I don’t like the idea of all the foam floats that I see people using. We used to make what we called Barbie Playhouse coffee cup sets by putting foam cups in a net bag, inside our pressure tank, while pressure testing cables to 1000 psi and you would have all of these pretty little foam cups when we opened the tank up. Then again, I want my system to be able to go down to at least 1000 - 2000 feet. If you can’t achieve buoyancy using water displacement and shifting weight etc. you are pretty much screwed.
We are going to take some stuff out this summer and running to 200 feet with no scare at all. Just testing out proof of concept items first. Once we start playing below that depth, I will connect cameras and lights, which I want to make some too, inside our tank and watch the vehicle under pressure while we test stuff via a tether through the pressure tank. I would really love to do a tetherless system with an inertial navigation system. That is still dream stage, but it will happen.
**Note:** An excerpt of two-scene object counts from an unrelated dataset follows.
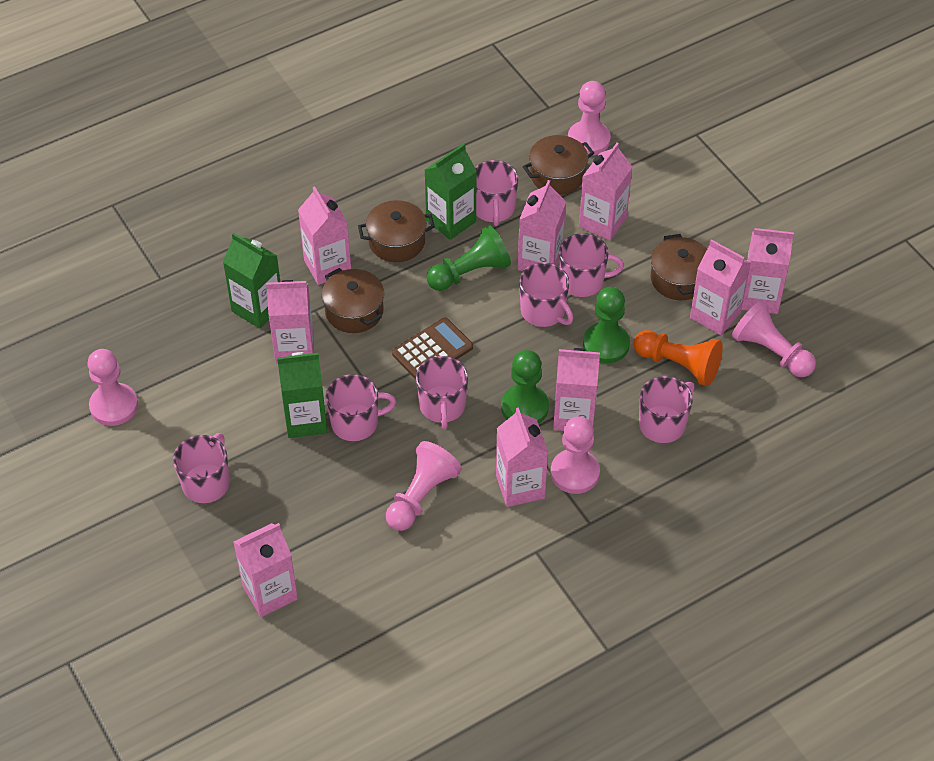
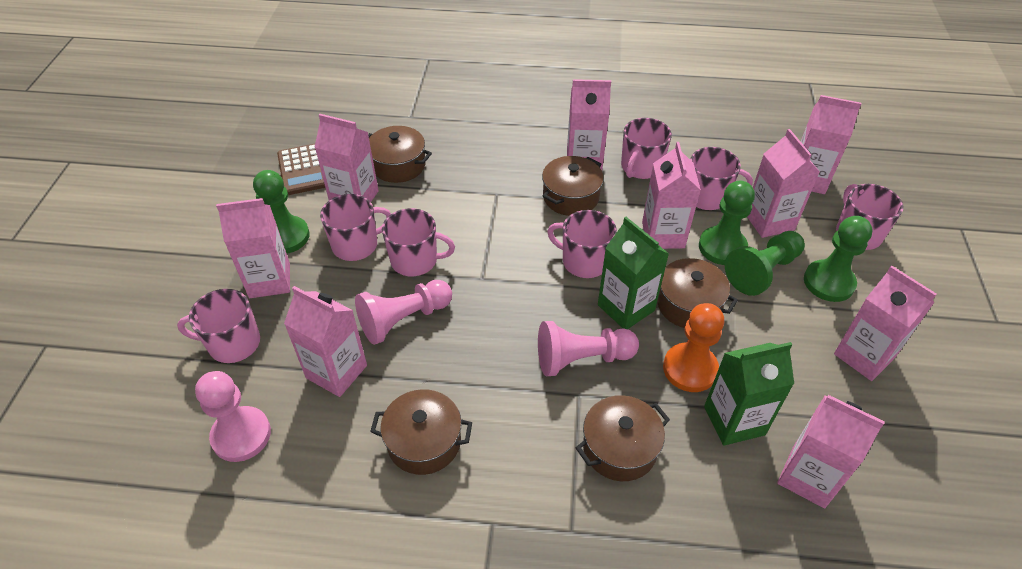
brown pot: 4 -> 5
green carton: 3 -> 2
green pawn: 3 -> 4
pink pawn: 5 -> 3

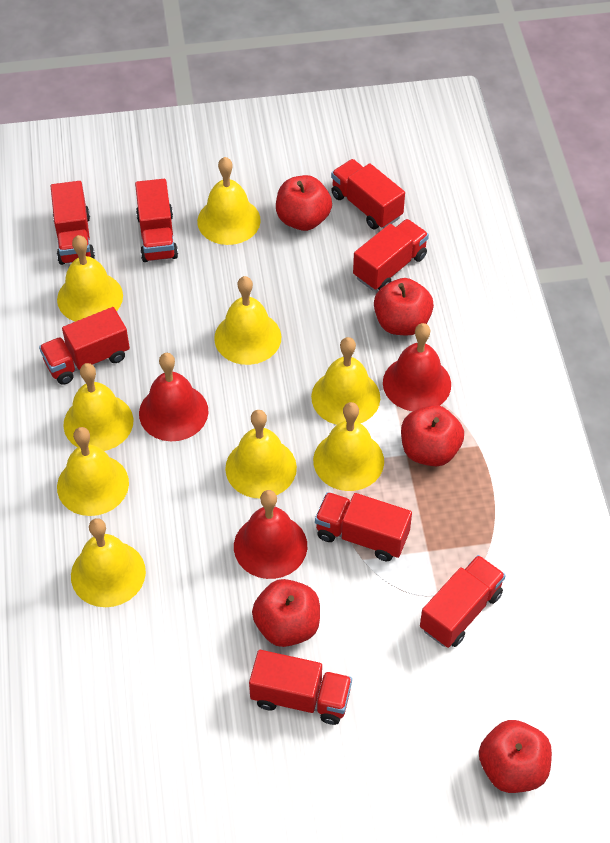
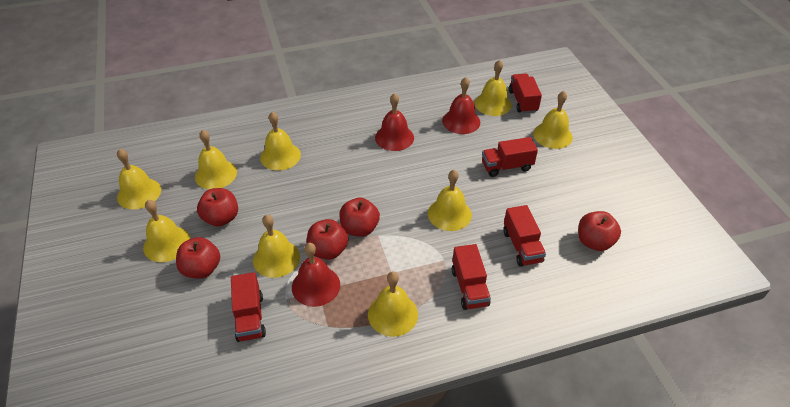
red truck: 8 -> 5

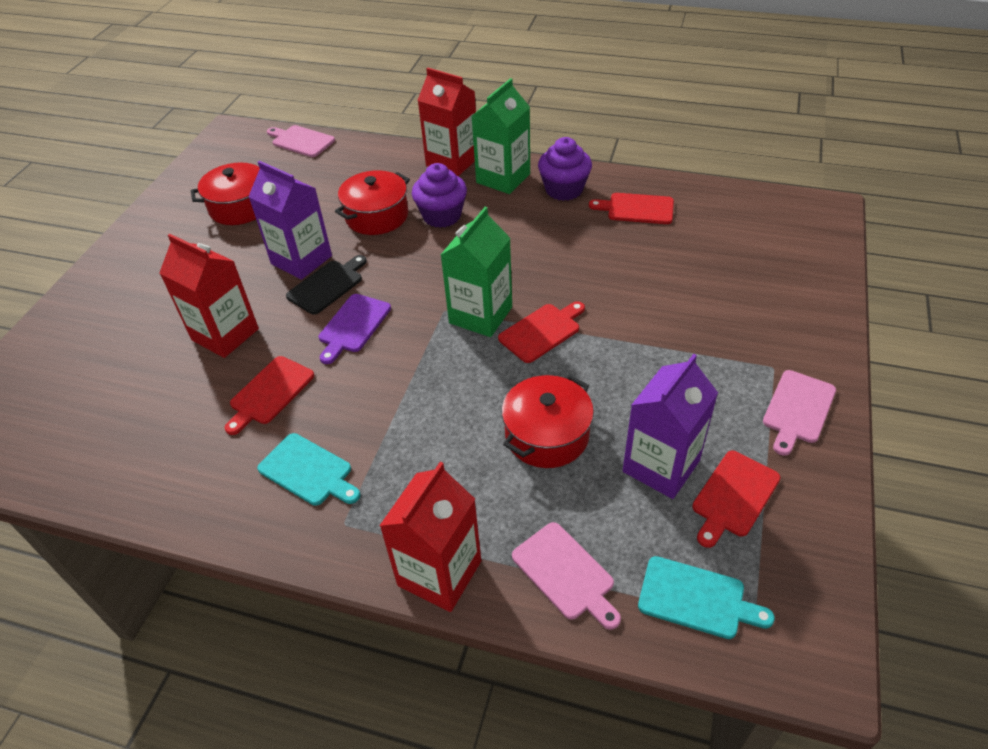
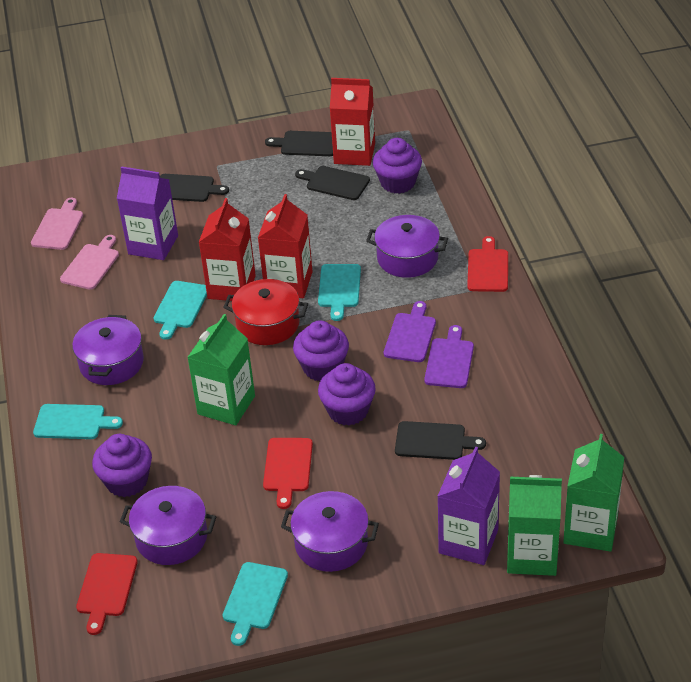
black cutting board: 1 -> 4
green carton: 2 -> 3
pink cutting board: 3 -> 2
purple cupcake: 2 -> 4
purple cutting board: 1 -> 2
purple pot: 0 -> 4
red cutting board: 4 -> 3
red pot: 3 -> 1
turquoise cutting board: 2 -> 4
@Harold Could you list the type of electric valve you plan on using? I want to use an adjustable buoyancy cylinder for my project and haven’t been able to find the valve that will do what I want. I too want a bi directional valve with an all closed position, but the solenoid valves I’ve seen don’t do quite what I want.
Also, they need to run on 12v so that might be an issue.
@Ben W, what exactly do you want for your valves. I haven’t been working on this in a while; however, I have a source for proportional control valves that will work with Seawater to pressures up to 320 Bar. That companies name is Hauhinco. If you want lower pressure proportional control valves … I use a company called Asco for controlling air up to 230 psi.
One thing about these valves is they are not small. Even the Asco air valves are not tiny so I don’t know what your space requirements are going to be. The particular series of valves I am using on my pressure tank are 24 VDC and I am using 0-10 VDC for scaled control. They make them in a lot of varieties so you would have to search on their sites.
@Harold Thank you for the info. I myself don’t know the vehicle dimensions quite just yet since their are a number of things that plan to be incorporated. Right now I am testing proof of concept to see if it will work for my task. I am looking to 1) allow a CO2 cartridge to expel the water out of a flooded cylinder, 2) maintain a given quantity of air/water in the cylinder (closed system), and 3) allow water back in to the system. I am imagining using to electric valves. One, having the three positions which will allow flow of CO2 into the cylinder, allow water to flow into the cylinder or block both from flowing. On the other side of the cylinder i would have one other valve that operates either on or off. This would allow the water to be forced out when the CO2 cartridge is engaged. From what I’ve seen, the electric solenoid valves function in obscure ways mainly because they are used to power pistons so it doesn’t seem like they are designed to do what I am considering. I will look through the company websites you have listed and see what will turn up. Any other advice is greatly appreciated.
Ben, please check your profile. I sent you a friend request so you can view my private e-mail. It would be faster to work on a system via e-mail than forum post; however, it would be nice to post updates on a system etc. so others can get some use out of it.